_PROBLEMS_:
a: In the Martin Smith profile, what quality does cutting text into the photographs give the artworks?
b: Echo the Martin Smith profile word for word, from "A resource site" to "into the artwork.".

=== SUPPLIED PASSAGE ===

A resource site for visual art teachers and secondary students completing their HSC in the Visual Arts
Martin Smith, born and works in Brisbane, Australia.
Martin Smith works with photographic images and text, painstakingly hand cutting the text from the photographic print, creating a negative space of diary entries, stories and lyrics. The text incorporated into the photographs are central to the artworks, often confessional, filled with memories and nostalgia, incised into the photographic surface. Smith’s use of memories laid bare to the viewer, allow for an audience interpretation, layering multiple personal experiences into the artwork.
The cutting of text and words into the surface of the photographic images gives the artworks a sculptural quality. The photographic image blurs into the text and vice versa, you cannot see one without the other. Smith plays with the instantaneous quality of the photography (the click of the camera) and the meticulous, time consuming quality of the hand cut letters and text to produce artworks that reflect the ups and downs, with melancholy and humor, of growing up and life within the suburbs.

=== ENTRIES SHOWN ===

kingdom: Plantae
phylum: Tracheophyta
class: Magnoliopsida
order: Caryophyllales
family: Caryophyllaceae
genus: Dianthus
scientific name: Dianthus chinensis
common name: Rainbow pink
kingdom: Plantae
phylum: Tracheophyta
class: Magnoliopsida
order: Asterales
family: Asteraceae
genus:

===

_REPLIES_:
a: A sculptural quality.

b:
A resource site for visual art teachers and secondary students completing their HSC in the Visual Arts
Martin Smith, born and works in Brisbane, Australia.
Martin Smith works with photographic images and text, painstakingly hand cutting the text from the photographic print, creating a negative space of diary entries, stories and lyrics. The text incorporated into the photographs are central to the artworks, often confessional, filled with memories and nostalgia, incised into the photographic surface. Smith’s use of memories laid bare to the viewer, allow for an audience interpretation, layering multiple personal experiences into the artwork.